Chapter Forty Two

3.4K 447 206
                                    

Aloha~
We are back. This is a long chapter with more than 3000 words on it. Saranku masih sama, baca sambil rebahan atau sambil ngemil buah. Dan, please leave some comments too. Wel happy reading then~



“Because, if you could love someone, and keep loving them, without being loved back... then that love had to be real. It hurt too much to be anything else.”
—Sarah Cross—

Monday, April 6th
“Kenapa kau tiba-tiba mau pindah ke rumah sakit cabang?” June bertanya dengan nada sedikit tidak santai pada Rose. Pria itu hanya mengamati temannya yang sibuk membaca beberapa dokumen kesehatan pasien di meja resepsionis IGD.

“Aku butuh suasana yang lebih tenang.” Rose menjawab tanpa menaruh pandangan pada lawan bicaranya. Ia membiarkan June frustasi dengan sikap acuh tak acuh yang diberikannya.

June mengusak rambut, lelah dengan sikap Rose yang terkesan bermain-main dan tidak pernah menganggap serius pertanyaannya. “Rose, bukan hanya aku yang bingung dengan semua perubahan sikap yang kau tunjukan selama beberapa minggu belakangan ini. Bambam saja sampai tidak bisa tidur karena memikirkan permintaanmu. Taebaek itu jauh sekali dari Seoul. Bukannya lebih nyaman kalau bisa bekerja di SMC ya? Bahkan dokter di rumah sakit cabang juga ingin pindah ke sini.”

“Kalau begitu mereka bisa bertukar tempat denganku,” kata Rose sedikit memulas senyum.

Tidak ada kalimat lain yang June lontarkan. Ia hanya mengamati Rose dengan lamat. Kepala perawat yang biasanya berjaga di meja resepsionis sedang keluar, menyisakan mereka berdua yang datang sedikit kepagian.
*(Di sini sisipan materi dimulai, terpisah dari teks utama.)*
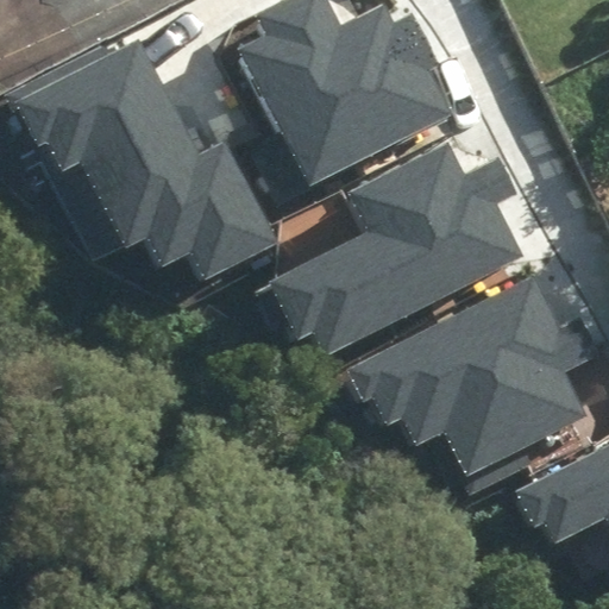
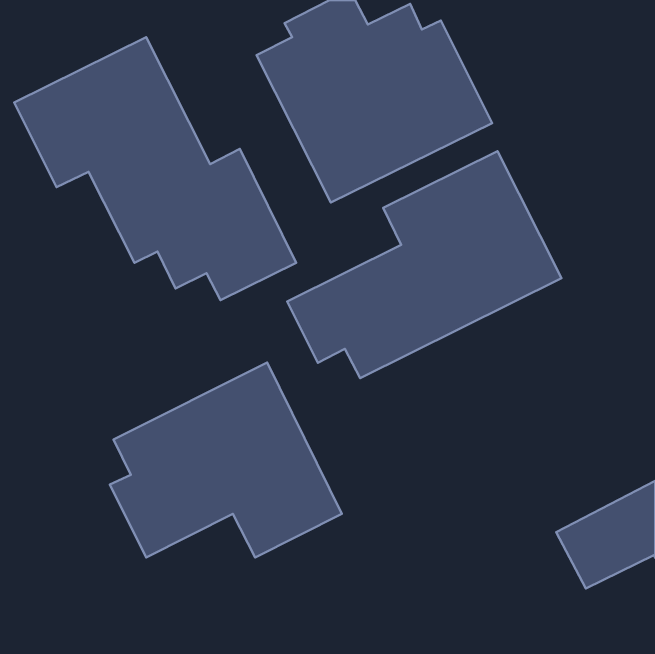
building: [346,268,591,471] -> none
building: none -> [110,363,342,558]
Ada hal yang menganggu benak June akhir-akhir ini: tentang perubahan emosional dan fisik yang nampak samar dalam diri Rose. Ini April, tidak biasanya Rose masih mengenakan baju agak tebal dan kebesaran seperti hari ini. June sudah mengenal perempuan di sampingnya bahkan sebelum ia bisa berhitung—dan sepanjang ia bisa mengingat, Rose sangat suka baju-baju pendek terutama saat masuk musim semi dan musim panas.

Matanya masih menatap Rose, sambil sesekali memicing atau menyentuh dagu dengan jari. June tahu ini sedikit gila, tapi bukankah temannya ini terlihat seperti seorang perempuan hamil? Rose tiba-tiba membenci kopi, dia sangat sering ke kamar mandi, dan dia juga sering mual meski bilang kalau ia hanya masuk angin atau kelelahan. Tapi June tidak sebodoh Bambam. Mana mungkin ada orang masuk angin sampai tiga minggu—dalam beberapa kasus memang ada, tapi kemungkinannya sangat kecil. Selain itu, Rose juga seorang dokter. Akan sangat aneh kalau ia tak paham hal semacam itu.

Jika Rose hamil, sudah pasti ayah dari bayinya adalah Jaehyun, kan? June selalu mengulangi pertanyaan yang sama selama seminggu belakangan. Rose bukan tipe perempuan yang akan tidur dengan sembarang pria—dan June sangat yakin dengan hal ini bahkan lebih dari ia meyakini kemampuannya sendiri. Tapi mereka berpisah awal Desember tahun lalu. Kalau menurut perhitungan, kehamilan Rose seharusnya sudah memasuki minggu ke-17 bahkan ke-18. Tapi di mana baby bump-nya? Ini sudah minggu ke-17 tapi aku tidak melihat apapun di sana! Batin June berteriak frustasi.

“Rose,” panggil June cepat.

“Hm?”

“Kau sedang hamil, kan?” tanya June dengan suara pelan tapi jelas. Ia bisa melihat kilat keterkejutan dalam sepasang mata Rose yang teduh.

Belum sempat Rose menjawab, suara paramedis di pintu masuk IGD membuat keduanya menoleh. June merutuk, sementara Rose bersyukur. Meletakkan dokumennya, Rose berlari untuk menghampiri pasien di atas brankar. June menyiapkan bangsal untuk pasien kendati pertanyaannya belum terjawab sepenuhnya. Tapi dengan ekspresi singkat yang Rose tunjukkan barusan, itu sudah bisa menjawab sebagian besar pertanyaannya: Dia memang sedang hamil.